As I started reading for Hana, I saw the tenderness between her and Caravaggio and their history. I saw the connection to a life she could no longer relate to–to parents who had died and to a continent and a life far away. I could see her struggle against the pains of her very short adulthood. I realized the big role that Kip plays in her life and the smaller one that Almásy does. I watched Hana open herself up, even against all the pain in the world. I saw her become.
“She had grown older. And he loved her more now than he loved her when he had understood her better, when she was the product of her parents. What she was now was what she herself had decided to become.” – Michael Ondaatje
And of course the book is about the other characters as well and what’s most beautiful is how they interact and form in relation to one another. But I was so grateful I had this opportunity to reconsider Hana. To find the girl who became a woman and who chose, in the face of war and loss, to blossom instead of wilt.
I can’t promise that I will always read books well. I think I failed Danilo Kiš last week. But I hope I will always be lucky enough to re-encounter those beautiful books when I am ready to read them for what they have to offer.
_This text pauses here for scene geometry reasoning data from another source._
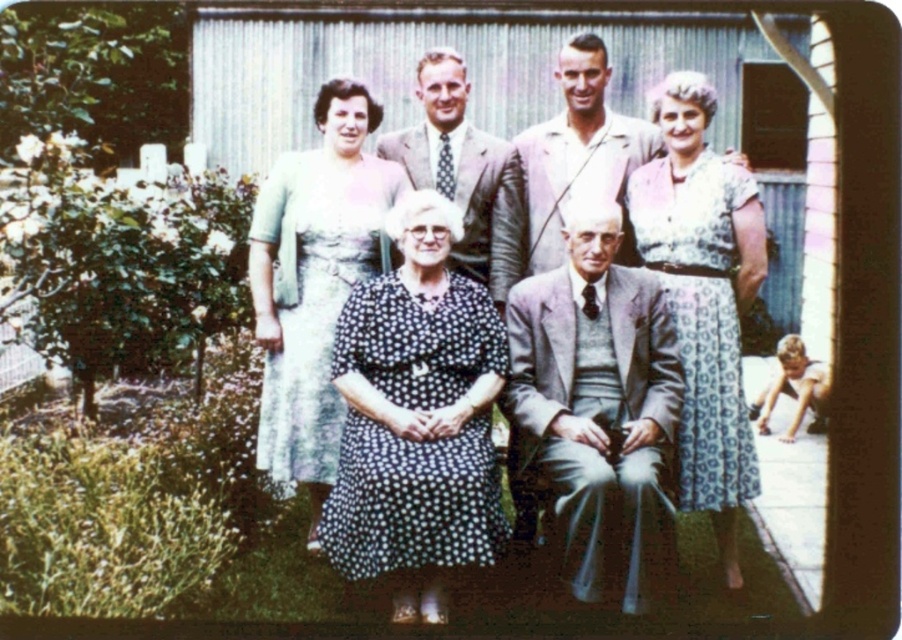
Question: Does printed cotton dress at center appear on the right side of light brown fabric suit at upper center?

Choices:
 (A) no
 (B) yes

Answer: (B)

Question: Which of these objects is positioned farthest from the light blue fabric dress at upper left?

Choices:
 (A) polka dot fabric dress at center
 (B) black dotted dress at center
 (C) printed cotton dress at center
 (D) polka dot dress at center

Answer: (C)

Question: Which object appears farthest from the camera in this image?

Choices:
 (A) printed cotton dress at center
 (B) polka dot dress at center
 (C) light gray suit at center

Answer: (A)

Question: Does light gray suit at center have a greater width compared to polka dot fabric dress at center?

Choices:
 (A) no
 (B) yes

Answer: (A)

Question: Is polka dot fabric dress at center in front of light brown fabric suit at upper center?

Choices:
 (A) yes
 (B) no

Answer: (B)

Question: Estimate the real-world distances between objects in this image. Which object is farther from the black dotted dress at center?

Choices:
 (A) light gray suit at center
 (B) light brown fabric suit at upper center
 (C) printed cotton dress at center

Answer: (B)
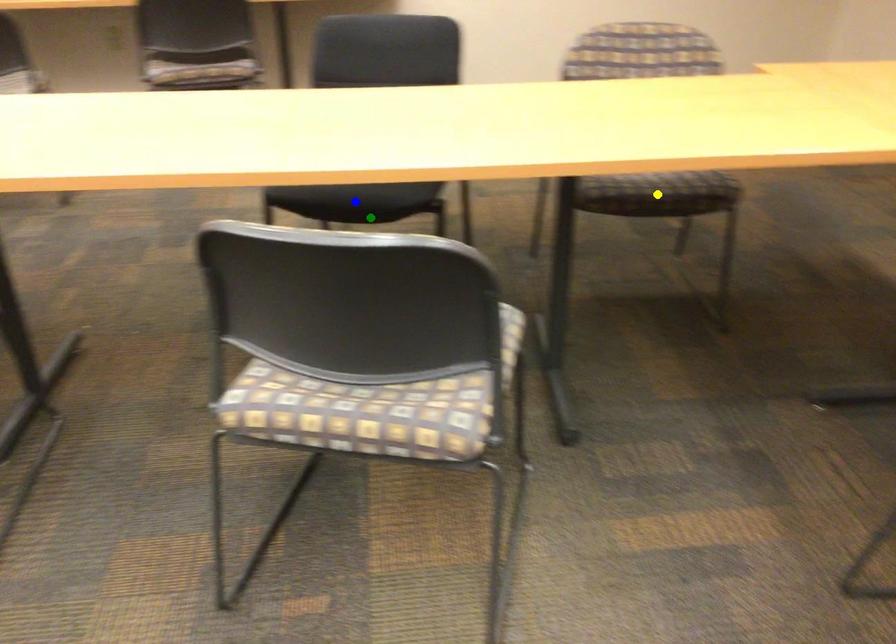
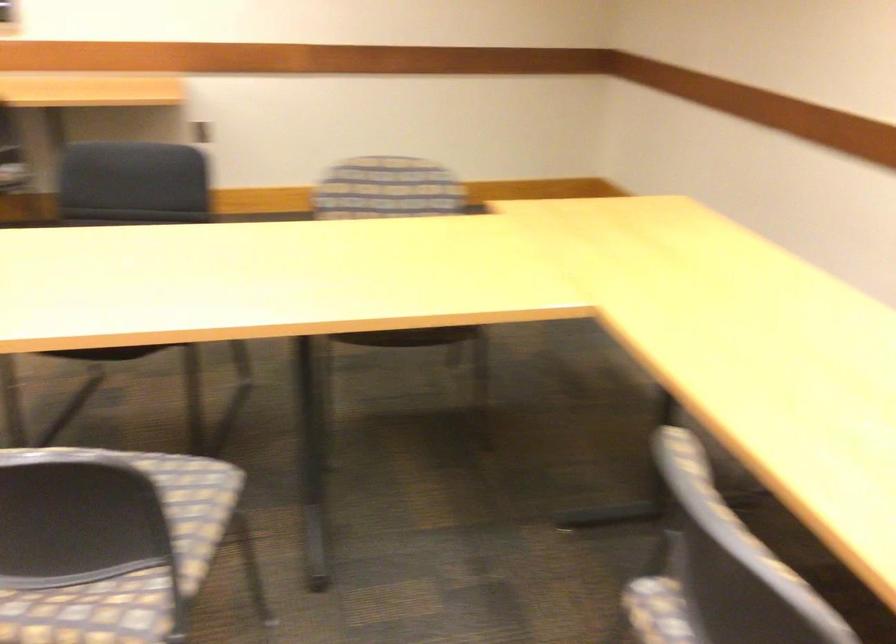
I am providing you with two images of the same scene from different viewpoints. Three points are marked in image1. Which point corresponds to a part or object that is occluded in image2?In image1, three points are marked. Which of them correspond to a part or object that is occluded in image2?Among the three points shown in image1, which one corresponds to a part or object that is no longer visible due to occlusion in image2?

Invisible in image2: blue point, yellow point.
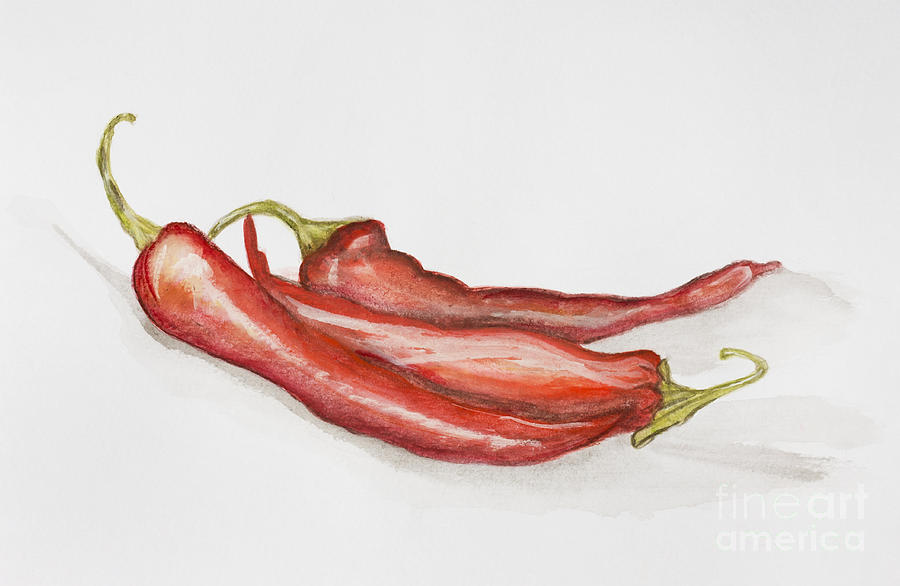
You are a GUI agent. You are given a task and a screenshot of the screen. Output one action in this format:
    pyautogui.click(x=<x>, y=<y>)
    Task: Click on the art deco
    This screenshot has height=586, width=900.
    Given the screenshot: What is the action you would take?
    pyautogui.click(x=415, y=338)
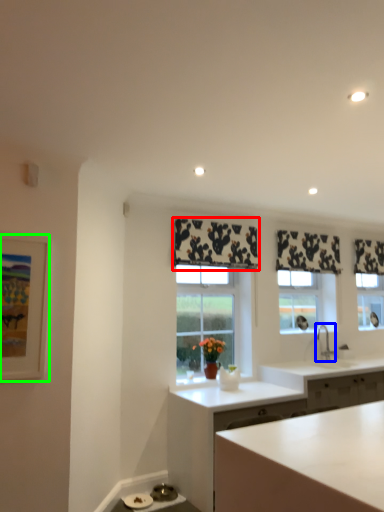
Question: Estimate the real-world distances between objects in this image. Which object is closer to curtain (highlighted by a red box), tap (highlighted by a blue box) or picture frame (highlighted by a green box)?

Choices:
 (A) tap
 (B) picture frame

Answer: (A)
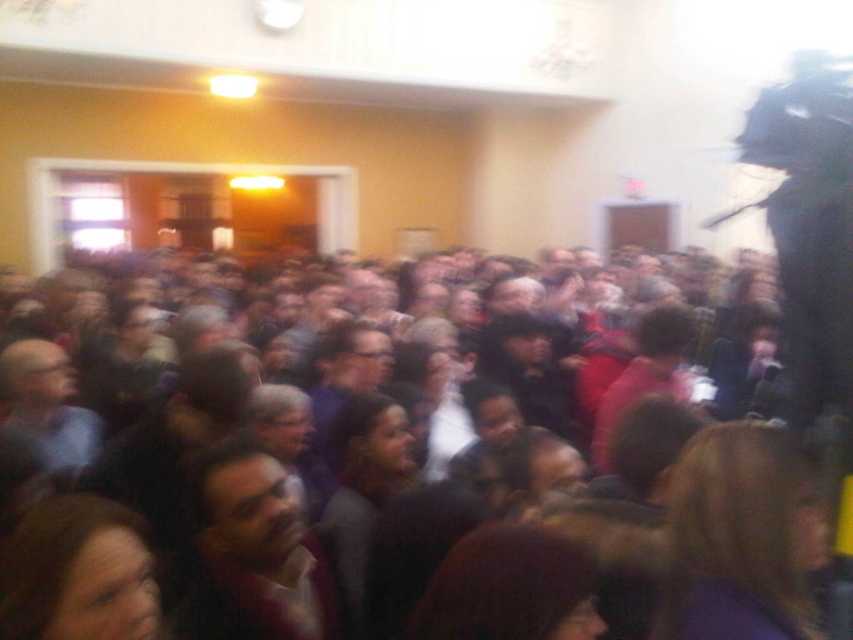
Question: Based on their relative distances, which object is nearer to the dark brown hair at center?

Choices:
 (A) smooth brown shirt at center
 (B) smooth gray shirt at left

Answer: (B)

Question: Is smooth brown shirt at center above smooth gray shirt at left?

Choices:
 (A) no
 (B) yes

Answer: (A)

Question: Can you confirm if smooth brown shirt at center is positioned below smooth gray shirt at left?

Choices:
 (A) yes
 (B) no

Answer: (A)

Question: Which is nearer to the dark brown hair at center?

Choices:
 (A) smooth gray shirt at left
 (B) smooth brown shirt at center

Answer: (A)

Question: Is dark brown hair at center above smooth brown shirt at center?

Choices:
 (A) yes
 (B) no

Answer: (A)

Question: Estimate the real-world distances between objects in this image. Which object is farther from the smooth brown shirt at center?

Choices:
 (A) dark brown hair at center
 (B) smooth gray shirt at left

Answer: (A)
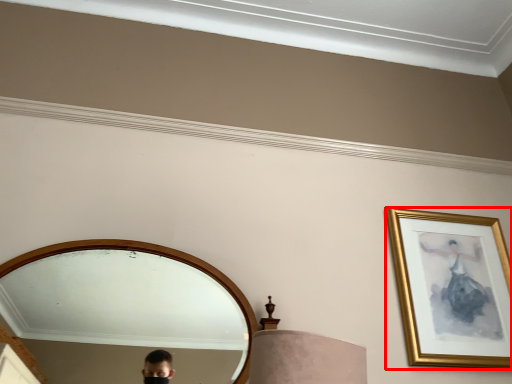
Question: Where is picture frame (annotated by the red box) located in relation to mirror in the image?

Choices:
 (A) left
 (B) right

Answer: (B)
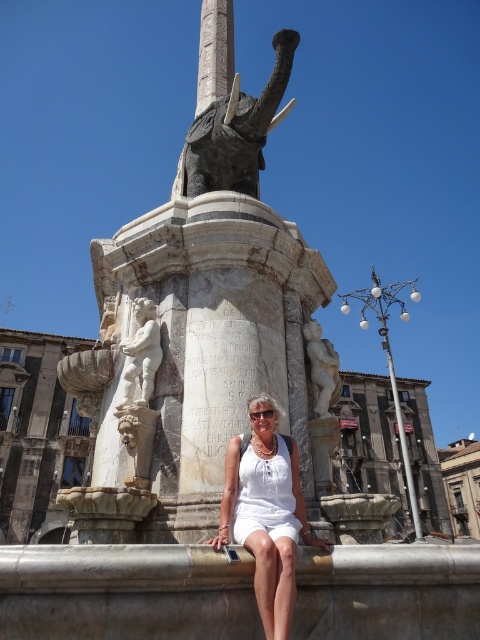
Is white marble cherub at lower left shorter than white marble cherub at center?

No.

Can you confirm if white marble cherub at lower left is positioned below white marble cherub at center?

No, white marble cherub at lower left is not below white marble cherub at center.

The image size is (480, 640). What are the coordinates of `white marble cherub at lower left` in the screenshot? It's located at (141, 353).

This screenshot has height=640, width=480. I want to click on white marble cherub at lower left, so click(x=141, y=353).

Is white fabric at center shorter than white marble cherub at center?

Incorrect, white fabric at center's height does not fall short of white marble cherub at center's.

Who is more forward, (280,442) or (324,397)?

Point (280,442)

Between point (274, 422) and point (321, 362), which one is positioned behind?

The point (321, 362) is behind.

Where is `white fabric at center`? This screenshot has width=480, height=640. white fabric at center is located at coordinates (265, 512).

Which is below, polished stone elephant at center or white marble cherub at lower left?

polished stone elephant at center is lower down.

Which is more to the right, polished stone elephant at center or white marble cherub at lower left?

From the viewer's perspective, white marble cherub at lower left appears more on the right side.

At what (x,y) coordinates should I click in order to perform the action: click on polished stone elephant at center. Please return your answer as a coordinate pair (x, y). Image resolution: width=480 pixels, height=640 pixels. Looking at the image, I should click on pyautogui.click(x=202, y=321).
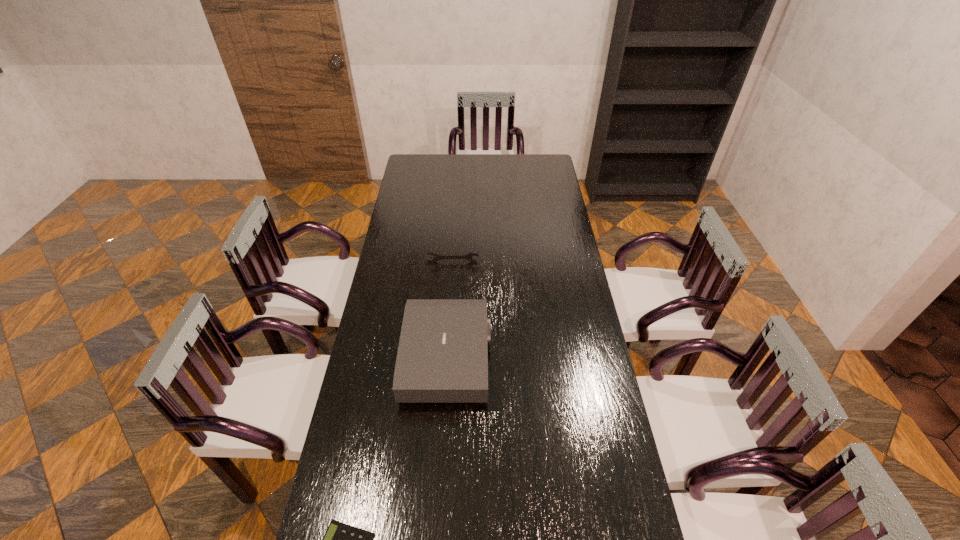
In the image, there is a desktop. Where is `vacant space at the far left corner`? This screenshot has width=960, height=540. vacant space at the far left corner is located at coordinates (413, 158).

Where is `object that is the closest to the second shortest object`? object that is the closest to the second shortest object is located at coordinates (442, 357).

Image resolution: width=960 pixels, height=540 pixels. What are the coordinates of `the second closest object to the projector` in the screenshot? It's located at (340, 539).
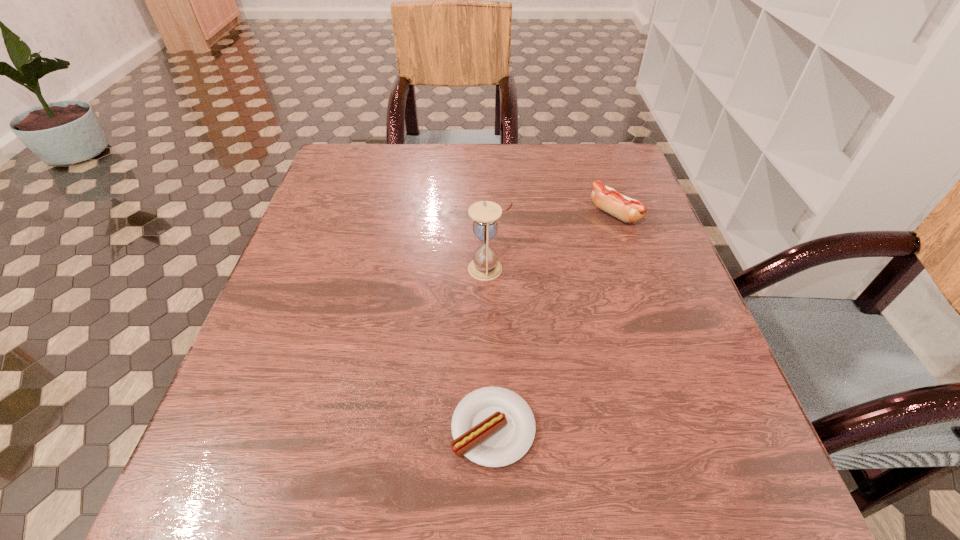
I want to click on object located in the right edge section of the desktop, so click(628, 210).

The height and width of the screenshot is (540, 960). Find the location of `free location at the far edge of the desktop`. free location at the far edge of the desktop is located at coordinates (551, 155).

I want to click on free space at the near edge, so click(x=485, y=500).

This screenshot has width=960, height=540. I want to click on vacant space at the left edge, so click(x=303, y=309).

I want to click on vacant space at the right edge, so click(704, 407).

The height and width of the screenshot is (540, 960). In the image, there is a desktop. What are the coordinates of `vacant space at the far left corner` in the screenshot? It's located at (343, 158).

You are a GUI agent. You are given a task and a screenshot of the screen. Output one action in this format:
    pyautogui.click(x=<x>, y=<y>)
    Task: Click on the vacant space at the far right corner of the desktop
    The height and width of the screenshot is (540, 960).
    Given the screenshot: What is the action you would take?
    pyautogui.click(x=589, y=145)

This screenshot has width=960, height=540. I want to click on free space at the near right corner of the desktop, so click(x=780, y=505).

Locate an element on the screen. This screenshot has height=540, width=960. vacant space in between the second farthest object and the nearer sausage is located at coordinates (491, 348).

Identify the location of free spot between the tallest object and the left sausage. (491, 348).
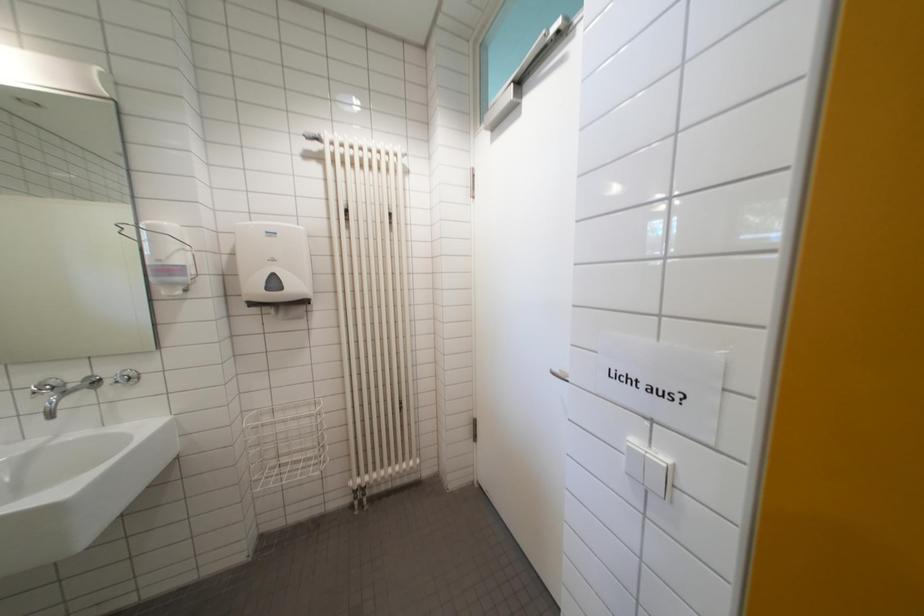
If this review made you want to read more about Hana, pick up a copy of The English Patient or In the Skin of a Lionfrom Powell’s Books. Your purchase keeps indie booksellers in business and I receive a commission.
Natasha says
Love your honesty here.
Isla McKetta, MFA says
Thanks, Natasha! (this comment got stuck in my spam folder, sorry for the late reply…)
Roxana Arama says
I will read the book again, Isla, now that you showed me how. I made the same mistake as you, and so far The English Patient is a book I didn’t even finish because, while slogging through it, I picked other books to read and abandoned it. Thank you for righting a wrong, Isla.
Isla McKetta, MFA says
Oh Roxana, I love you (and I miss you). You make me feel like a champion for the books. And what better writer to champion than Ondaatje? I hope you love the book as much as I do. And if you have the time, try In the Skin of a Lion, too. There’s something about the way he builds the lives of his characters in conjunction with the building of Toronto that is completely enthralling.
aaltje says
it is great that you read the novel again and reconsidered, but i dont think its appropriate to say one can read a book the wrong way. texts always have more than one layer and ondaatje’s “the english patient” has so many layers that you probably cant even detect all of them. you concentrated on only one of these layers when reading it first, but thats what usually happens when having a look at a novel and its world for the first time. plus, i would not think that hana’s importance in the story makes her the protagonist. for me, it is still almasy, because he is the centre of the story and its development as well as the centre of the whole group in the villa. without him, everything falls apart. i agree with you though that hana is a main character thats worth having a very close look at in order to better understand even more levels the novel opens up.
Isla McKetta, MFA says
Of course you’re right. Part of the magic of reading is the magic that each reader, no matter how “wrong” they are brings to a book. I like to poke fun at myself because my expectations can be so strong when I read something that I could sometimes even mistake what planet the books is on. On reflection, I think there might be two protagonists here, Hana in the present time of the book and Almasy in the past. Although the stories are woven, they are very distinct and it would make sense for a writer as good as Ondaatje to play with our expectations that way.
Thanks for reading and for championing the re-read!